◆ **Goal of the exercise**
Keep every word of the entries and print them exactly; the pictures stay out.

◆ **Material supplied**

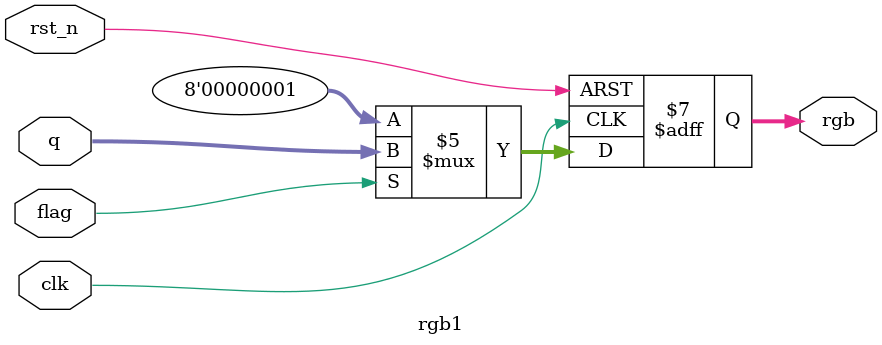
<source format=v>
module rgb1 (clk,rst_n,rgb,flag,q);

	input      clk;
	input      rst_n;
	input      flag;
	input   [7:0] q;
	
	output  reg [7:0]  rgb;
always @(posedge clk,negedge rst_n)
   if(rst_n==0)
	rgb<=8'b000_000_01;
	else  if(flag==1)
	     rgb<=q;
		  else
		  rgb<=8'b000_000_01;
	endmodule
	
</source>
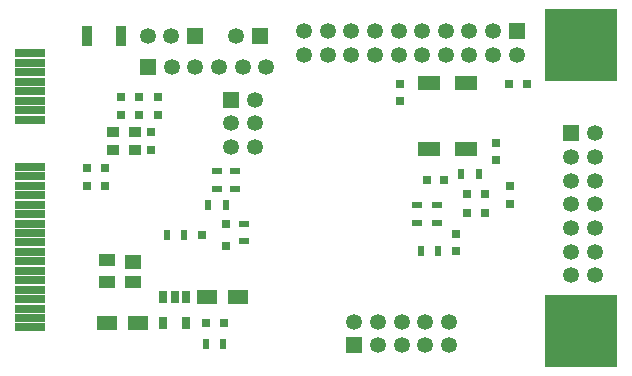
<source format=gbr>
G04 #@! TF.FileFunction,Soldermask,Bot*
%FSLAX46Y46*%
G04 Gerber Fmt 4.6, Leading zero omitted, Abs format (unit mm)*
G04 Created by KiCad (PCBNEW 4.0.2+e4-6225~38~ubuntu14.04.1-stable) date Wed 15 Jun 2016 03:03:26 PM ART*
%MOMM*%
G01*
G04 APERTURE LIST*
%ADD10C,0.100000*%
%ADD11R,0.900000X0.500000*%
%ADD12R,1.905000X1.270000*%
%ADD13R,1.800000X1.230000*%
%ADD14R,0.800000X0.750000*%
%ADD15R,0.750000X0.800000*%
%ADD16R,0.500000X0.900000*%
%ADD17R,2.500000X0.800000*%
%ADD18R,1.399540X1.198880*%
%ADD19R,1.399540X1.000760*%
%ADD20R,0.900000X1.700000*%
%ADD21R,1.000000X0.900000*%
%ADD22R,6.104800X6.104800*%
%ADD23R,0.650000X1.060000*%
%ADD24R,1.350000X1.350000*%
%ADD25C,1.350000*%
%ADD26R,0.800100X0.800100*%
G04 APERTURE END LIST*
D10*
D11*
X84900000Y-117950000D03*
X84900000Y-116450000D03*
X83200000Y-117950000D03*
X83200000Y-116450000D03*
X68550000Y-119520000D03*
X68550000Y-118020000D03*
D12*
X87400000Y-106100000D03*
X87400000Y-111688000D03*
X84225000Y-111688000D03*
X84225000Y-106100000D03*
D13*
X56990000Y-126400000D03*
X59610000Y-126400000D03*
D14*
X55330000Y-114820000D03*
X56830000Y-114820000D03*
D15*
X58140000Y-108810000D03*
X58140000Y-107310000D03*
X60750000Y-111780000D03*
X60750000Y-110280000D03*
X59705000Y-107315000D03*
X59705000Y-108815000D03*
X61280000Y-107315000D03*
X61280000Y-108815000D03*
X81800000Y-106150000D03*
X81800000Y-107650000D03*
D14*
X91050000Y-106200000D03*
X92550000Y-106200000D03*
X88950000Y-117100000D03*
X87450000Y-117100000D03*
X88950000Y-115500000D03*
X87450000Y-115500000D03*
D15*
X86500000Y-120350000D03*
X86500000Y-118850000D03*
X91100000Y-114850000D03*
X91100000Y-116350000D03*
X89900000Y-111150000D03*
X89900000Y-112650000D03*
D14*
X84050000Y-114300000D03*
X85550000Y-114300000D03*
D16*
X65325000Y-128175000D03*
X66825000Y-128175000D03*
X88450000Y-113800000D03*
X86950000Y-113800000D03*
D17*
X50450000Y-103600000D03*
X50450000Y-104400000D03*
X50450000Y-105200000D03*
X50450000Y-106000000D03*
X50450000Y-106800000D03*
X50450000Y-107600000D03*
X50450000Y-108400000D03*
X50450000Y-109200000D03*
X50450000Y-113200000D03*
X50450000Y-114000000D03*
X50450000Y-114800000D03*
X50450000Y-115600000D03*
X50450000Y-116400000D03*
X50450000Y-117200000D03*
X50450000Y-118000000D03*
X50450000Y-118800000D03*
X50450000Y-119600000D03*
X50450000Y-120400000D03*
X50450000Y-121200000D03*
X50450000Y-122000000D03*
X50450000Y-122800000D03*
X50450000Y-123600000D03*
X50450000Y-124400000D03*
X50450000Y-125200000D03*
X50450000Y-126000000D03*
X50450000Y-126800000D03*
D16*
X85050000Y-120300000D03*
X83550000Y-120300000D03*
X62045000Y-118965000D03*
X63545000Y-118965000D03*
X67020000Y-116430000D03*
X65520000Y-116430000D03*
D18*
X59199820Y-121230380D03*
D19*
X59199820Y-122949960D03*
X57000180Y-122949960D03*
X57000180Y-121050040D03*
D20*
X58200000Y-102100000D03*
X55300000Y-102100000D03*
D21*
X59380000Y-111780000D03*
X57530000Y-111780000D03*
X59380000Y-110230000D03*
X57530000Y-110230000D03*
D22*
X97100000Y-127100000D03*
X97100000Y-102900000D03*
D14*
X65350000Y-126400000D03*
X66850000Y-126400000D03*
D23*
X61750000Y-124200000D03*
X62700000Y-124200000D03*
X63650000Y-124200000D03*
X63650000Y-126400000D03*
X61750000Y-126400000D03*
D14*
X55330000Y-113260000D03*
X56830000Y-113260000D03*
D24*
X96300000Y-110375000D03*
D25*
X96300000Y-112375000D03*
X96300000Y-114375000D03*
X96300000Y-116375000D03*
X96300000Y-118375000D03*
X96300000Y-120375000D03*
X96300000Y-122375000D03*
X98300000Y-110375000D03*
X98300000Y-112375000D03*
X98300000Y-114375000D03*
X98300000Y-116375000D03*
X98300000Y-118375000D03*
X98300000Y-120375000D03*
X98300000Y-122375000D03*
D24*
X69900000Y-102100000D03*
D25*
X67900000Y-102100000D03*
D24*
X77925000Y-128300000D03*
D25*
X79925000Y-128300000D03*
X81925000Y-128300000D03*
X83925000Y-128300000D03*
X85925000Y-128300000D03*
X77925000Y-126300000D03*
X79925000Y-126300000D03*
X81925000Y-126300000D03*
X83925000Y-126300000D03*
X85925000Y-126300000D03*
D24*
X60460000Y-104770000D03*
D25*
X62460000Y-104770000D03*
X64460000Y-104770000D03*
X66460000Y-104770000D03*
X68460000Y-104770000D03*
X70460000Y-104770000D03*
D26*
X67020760Y-118010000D03*
X67020760Y-119910000D03*
X65021780Y-118960000D03*
D13*
X68110000Y-124200000D03*
X65490000Y-124200000D03*
D24*
X64420000Y-102120000D03*
D25*
X62420000Y-102120000D03*
X60420000Y-102120000D03*
D24*
X91675000Y-101725000D03*
D25*
X89675000Y-101725000D03*
X87675000Y-101725000D03*
X85675000Y-101725000D03*
X83675000Y-101725000D03*
X81675000Y-101725000D03*
X79675000Y-101725000D03*
X77675000Y-101725000D03*
X75675000Y-101725000D03*
X73675000Y-101725000D03*
X91675000Y-103725000D03*
X89675000Y-103725000D03*
X87675000Y-103725000D03*
X85675000Y-103725000D03*
X83675000Y-103725000D03*
X81675000Y-103725000D03*
X79675000Y-103725000D03*
X77675000Y-103725000D03*
X75675000Y-103725000D03*
X73675000Y-103725000D03*
D24*
X67475000Y-107525000D03*
D25*
X67475000Y-109525000D03*
X67475000Y-111525000D03*
X69475000Y-107525000D03*
X69475000Y-109525000D03*
X69475000Y-111525000D03*
D11*
X66300000Y-113550000D03*
X66300000Y-115050000D03*
X67800000Y-113550000D03*
X67800000Y-115050000D03*
M02*

</source>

◆ **Solution to this exercise**
<source format=v>
module rgb1 (clk,rst_n,rgb,flag,q);

	input      clk;
	input      rst_n;
	input      flag;
	input   [7:0] q;
	
	output  reg [7:0]  rgb;
always @(posedge clk,negedge rst_n)
   if(rst_n==0)
	rgb<=8'b000_000_01;
	else  if(flag==1)
	     rgb<=q;
		  else
		  rgb<=8'b000_000_01;
	endmodule
	
</source>
<source format=gbr>
G04 #@! TF.FileFunction,Soldermask,Bot*
%FSLAX46Y46*%
G04 Gerber Fmt 4.6, Leading zero omitted, Abs format (unit mm)*
G04 Created by KiCad (PCBNEW 4.0.2+e4-6225~38~ubuntu14.04.1-stable) date Wed 15 Jun 2016 03:03:26 PM ART*
%MOMM*%
G01*
G04 APERTURE LIST*
%ADD10C,0.100000*%
%ADD11R,0.900000X0.500000*%
%ADD12R,1.905000X1.270000*%
%ADD13R,1.800000X1.230000*%
%ADD14R,0.800000X0.750000*%
%ADD15R,0.750000X0.800000*%
%ADD16R,0.500000X0.900000*%
%ADD17R,2.500000X0.800000*%
%ADD18R,1.399540X1.198880*%
%ADD19R,1.399540X1.000760*%
%ADD20R,0.900000X1.700000*%
%ADD21R,1.000000X0.900000*%
%ADD22R,6.104800X6.104800*%
%ADD23R,0.650000X1.060000*%
%ADD24R,1.350000X1.350000*%
%ADD25C,1.350000*%
%ADD26R,0.800100X0.800100*%
G04 APERTURE END LIST*
D10*
D11*
X84900000Y-117950000D03*
X84900000Y-116450000D03*
X83200000Y-117950000D03*
X83200000Y-116450000D03*
X68550000Y-119520000D03*
X68550000Y-118020000D03*
D12*
X87400000Y-106100000D03*
X87400000Y-111688000D03*
X84225000Y-111688000D03*
X84225000Y-106100000D03*
D13*
X56990000Y-126400000D03*
X59610000Y-126400000D03*
D14*
X55330000Y-114820000D03*
X56830000Y-114820000D03*
D15*
X58140000Y-108810000D03*
X58140000Y-107310000D03*
X60750000Y-111780000D03*
X60750000Y-110280000D03*
X59705000Y-107315000D03*
X59705000Y-108815000D03*
X61280000Y-107315000D03*
X61280000Y-108815000D03*
X81800000Y-106150000D03*
X81800000Y-107650000D03*
D14*
X91050000Y-106200000D03*
X92550000Y-106200000D03*
X88950000Y-117100000D03*
X87450000Y-117100000D03*
X88950000Y-115500000D03*
X87450000Y-115500000D03*
D15*
X86500000Y-120350000D03*
X86500000Y-118850000D03*
X91100000Y-114850000D03*
X91100000Y-116350000D03*
X89900000Y-111150000D03*
X89900000Y-112650000D03*
D14*
X84050000Y-114300000D03*
X85550000Y-114300000D03*
D16*
X65325000Y-128175000D03*
X66825000Y-128175000D03*
X88450000Y-113800000D03*
X86950000Y-113800000D03*
D17*
X50450000Y-103600000D03*
X50450000Y-104400000D03*
X50450000Y-105200000D03*
X50450000Y-106000000D03*
X50450000Y-106800000D03*
X50450000Y-107600000D03*
X50450000Y-108400000D03*
X50450000Y-109200000D03*
X50450000Y-113200000D03*
X50450000Y-114000000D03*
X50450000Y-114800000D03*
X50450000Y-115600000D03*
X50450000Y-116400000D03*
X50450000Y-117200000D03*
X50450000Y-118000000D03*
X50450000Y-118800000D03*
X50450000Y-119600000D03*
X50450000Y-120400000D03*
X50450000Y-121200000D03*
X50450000Y-122000000D03*
X50450000Y-122800000D03*
X50450000Y-123600000D03*
X50450000Y-124400000D03*
X50450000Y-125200000D03*
X50450000Y-126000000D03*
X50450000Y-126800000D03*
D16*
X85050000Y-120300000D03*
X83550000Y-120300000D03*
X62045000Y-118965000D03*
X63545000Y-118965000D03*
X67020000Y-116430000D03*
X65520000Y-116430000D03*
D18*
X59199820Y-121230380D03*
D19*
X59199820Y-122949960D03*
X57000180Y-122949960D03*
X57000180Y-121050040D03*
D20*
X58200000Y-102100000D03*
X55300000Y-102100000D03*
D21*
X59380000Y-111780000D03*
X57530000Y-111780000D03*
X59380000Y-110230000D03*
X57530000Y-110230000D03*
D22*
X97100000Y-127100000D03*
X97100000Y-102900000D03*
D14*
X65350000Y-126400000D03*
X66850000Y-126400000D03*
D23*
X61750000Y-124200000D03*
X62700000Y-124200000D03*
X63650000Y-124200000D03*
X63650000Y-126400000D03*
X61750000Y-126400000D03*
D14*
X55330000Y-113260000D03*
X56830000Y-113260000D03*
D24*
X96300000Y-110375000D03*
D25*
X96300000Y-112375000D03*
X96300000Y-114375000D03*
X96300000Y-116375000D03*
X96300000Y-118375000D03*
X96300000Y-120375000D03*
X96300000Y-122375000D03*
X98300000Y-110375000D03*
X98300000Y-112375000D03*
X98300000Y-114375000D03*
X98300000Y-116375000D03*
X98300000Y-118375000D03*
X98300000Y-120375000D03*
X98300000Y-122375000D03*
D24*
X69900000Y-102100000D03*
D25*
X67900000Y-102100000D03*
D24*
X77925000Y-128300000D03*
D25*
X79925000Y-128300000D03*
X81925000Y-128300000D03*
X83925000Y-128300000D03*
X85925000Y-128300000D03*
X77925000Y-126300000D03*
X79925000Y-126300000D03*
X81925000Y-126300000D03*
X83925000Y-126300000D03*
X85925000Y-126300000D03*
D24*
X60460000Y-104770000D03*
D25*
X62460000Y-104770000D03*
X64460000Y-104770000D03*
X66460000Y-104770000D03*
X68460000Y-104770000D03*
X70460000Y-104770000D03*
D26*
X67020760Y-118010000D03*
X67020760Y-119910000D03*
X65021780Y-118960000D03*
D13*
X68110000Y-124200000D03*
X65490000Y-124200000D03*
D24*
X64420000Y-102120000D03*
D25*
X62420000Y-102120000D03*
X60420000Y-102120000D03*
D24*
X91675000Y-101725000D03*
D25*
X89675000Y-101725000D03*
X87675000Y-101725000D03*
X85675000Y-101725000D03*
X83675000Y-101725000D03*
X81675000Y-101725000D03*
X79675000Y-101725000D03*
X77675000Y-101725000D03*
X75675000Y-101725000D03*
X73675000Y-101725000D03*
X91675000Y-103725000D03*
X89675000Y-103725000D03*
X87675000Y-103725000D03*
X85675000Y-103725000D03*
X83675000Y-103725000D03*
X81675000Y-103725000D03*
X79675000Y-103725000D03*
X77675000Y-103725000D03*
X75675000Y-103725000D03*
X73675000Y-103725000D03*
D24*
X67475000Y-107525000D03*
D25*
X67475000Y-109525000D03*
X67475000Y-111525000D03*
X69475000Y-107525000D03*
X69475000Y-109525000D03*
X69475000Y-111525000D03*
D11*
X66300000Y-113550000D03*
X66300000Y-115050000D03*
X67800000Y-113550000D03*
X67800000Y-115050000D03*
M02*

</source>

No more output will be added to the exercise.